UnumProvident also said it would amend the multistate settlement agreement to include mailing a notice of the claim reassessment process to approximately 29,500 individuals whose claims were denied or terminated between Jan. 1, 1997, and Dec. 31, 1999. Under the original multistate agreement, claimants during this period could request participation in the reassessment process, but they were not sent a notice.

Watjen said this change is one that has been considered in the past. “The enhancement we are making is one that had previously been discussed on the request of the lead insurance regulators of the multistate agreement,” he said. The amendment will also confirm that eligible claimants in the 1997 to 1999 period who do not receive a notice under the amendment, but who are entitled to request a reassessment, will have until June 30, 2006, to do so.

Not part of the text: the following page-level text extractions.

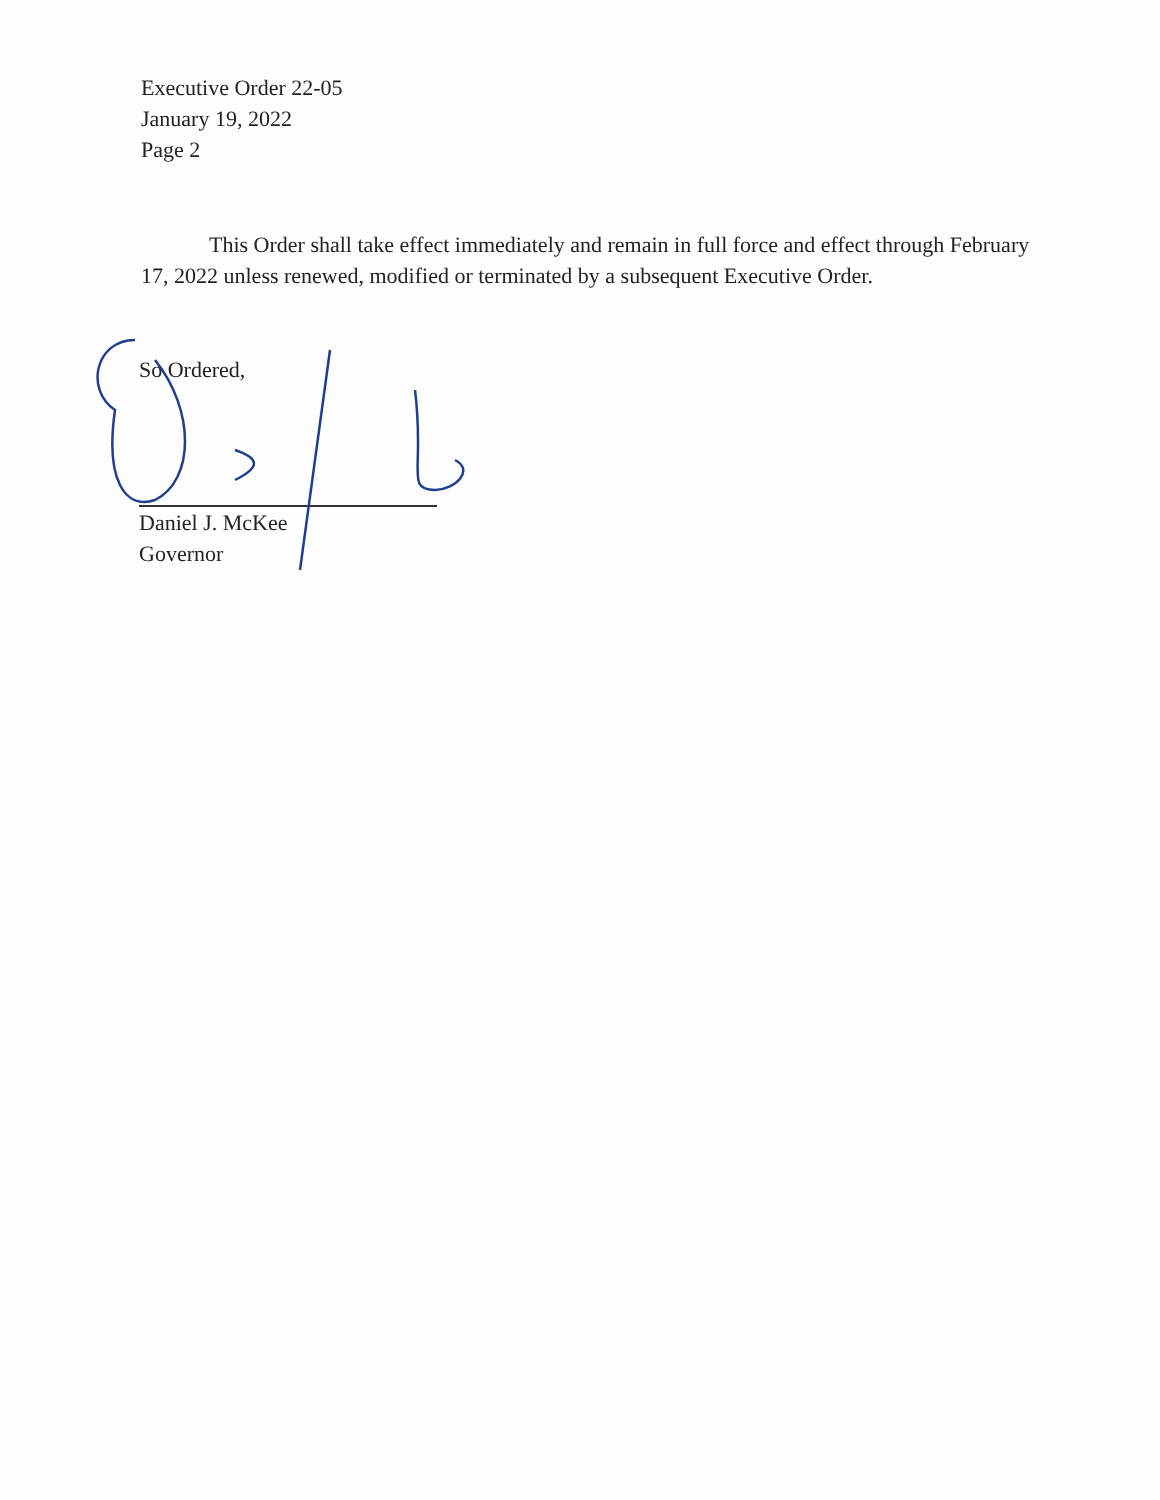Executive Order 22-05
January 19, 2022
Page 2
This Order shall take effect immediately and remain in full force and effect through February 17, 2022 unless renewed, modified or terminated by a subsequent Executive Order.
So Ordered,
Daniel J. McKee
Governor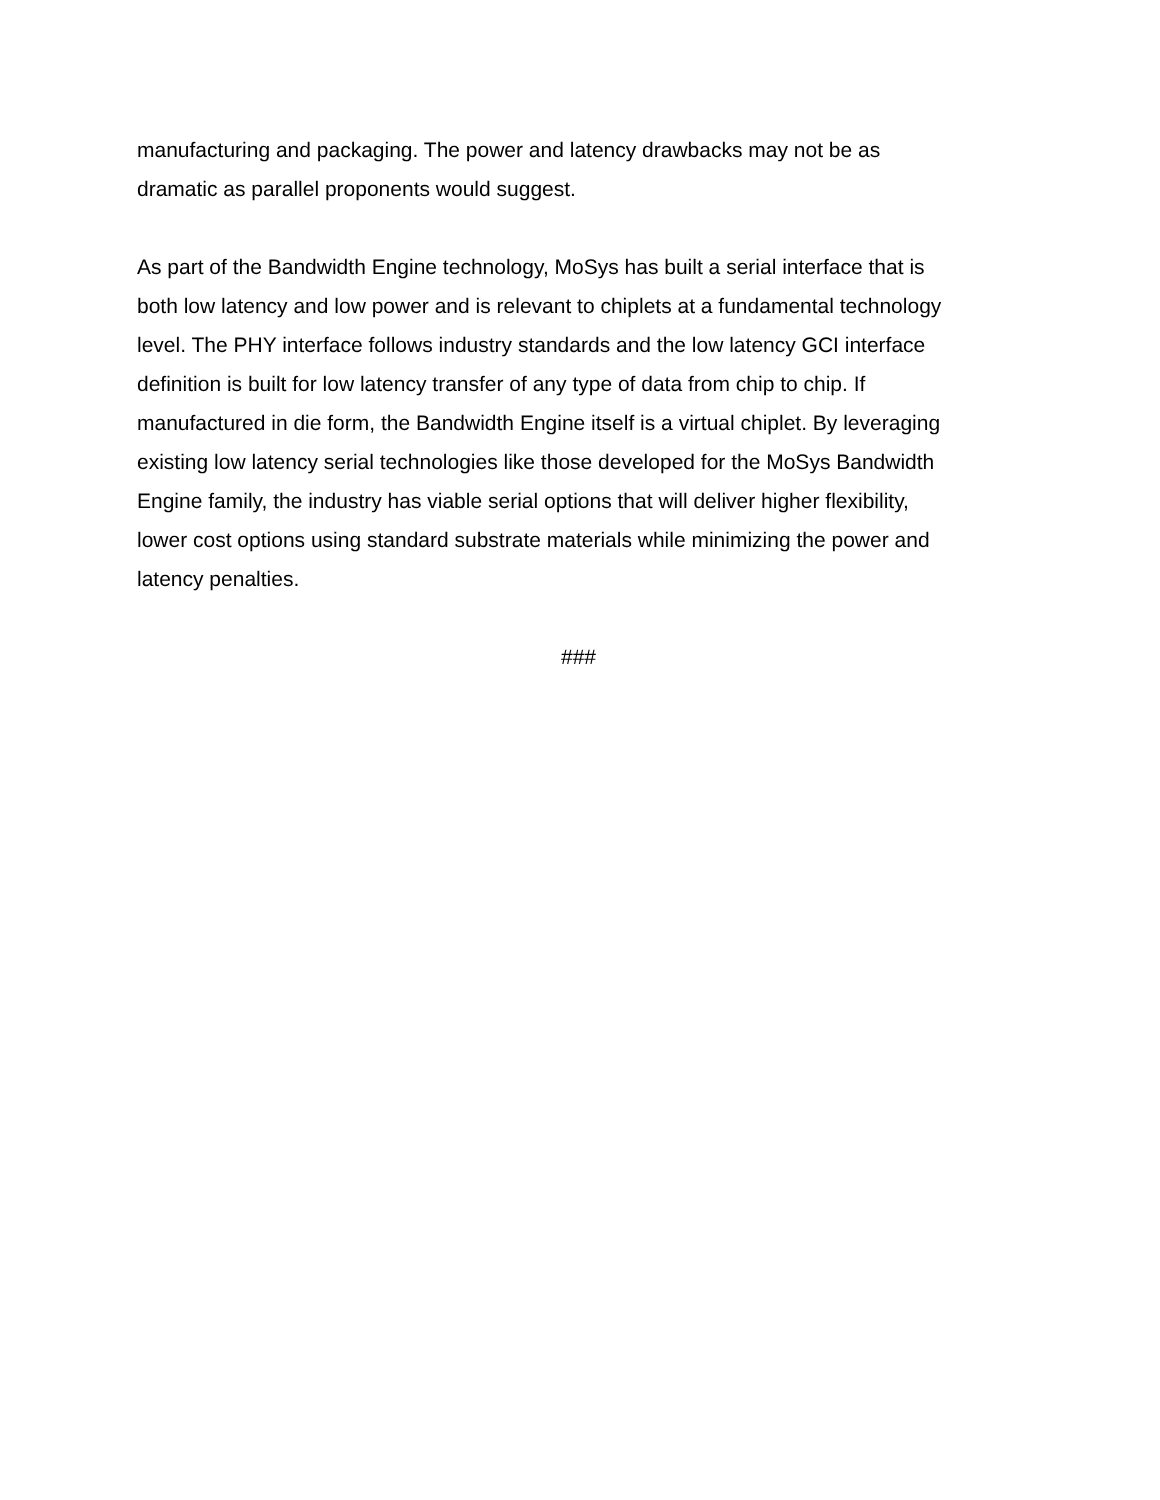manufacturing and packaging. The power and latency drawbacks may not be as
dramatic as parallel proponents would suggest.
As part of the Bandwidth Engine technology, MoSys has built a serial interface that is
both low latency and low power and is relevant to chiplets at a fundamental technology
level. The PHY interface follows industry standards and the low latency GCI interface
definition is built for low latency transfer of any type of data from chip to chip. If
manufactured in die form, the Bandwidth Engine itself is a virtual chiplet. By leveraging
existing low latency serial technologies like those developed for the MoSys Bandwidth
Engine family, the industry has viable serial options that will deliver higher flexibility,
lower cost options using standard substrate materials while minimizing the power and
latency penalties.
###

Separately, UnumProvident said it is proceeding with a company plan to offer to reassess private label, acquired and reinsured block claims, as well as claims administered on behalf of certain employers from Jan. 1, 1997, through Jan. 18, 2005 (and through Sept. 30, 2005 for California residents). These approximately 24,000 claims were not included in the 2004 multistate regulatory settlement, but the offer being made will generally follow the reassessment procedures contained in that agreement.

Based on the settlement agreement and related matters, UnumProvident will record a charge of $75 million before tax or $51.6 million after tax ($0.16 per diluted common share) for the third quarter of 2005. The pre-tax charge is comprised of four elements: $14.3 million of incremental direct operating expenses to conduct the reassessment process; $37.3 million for benefit costs and reserves reopened from the reassessment; $15.4 million for additional benefit costs and reserves from claims already incurred and currently in inventory that are anticipated as a result of the claim process changes being implemented; and the $8 million fine.

The ongoing expenses of changing certain claim practices and policy provisions in California insurance forms will be included in the company’s operating expenses as incurred going forward. At this point, the company anticipates that these ongoing expenses will not materially affect its results of operations. The company also expects its ratings to be reaffirmed.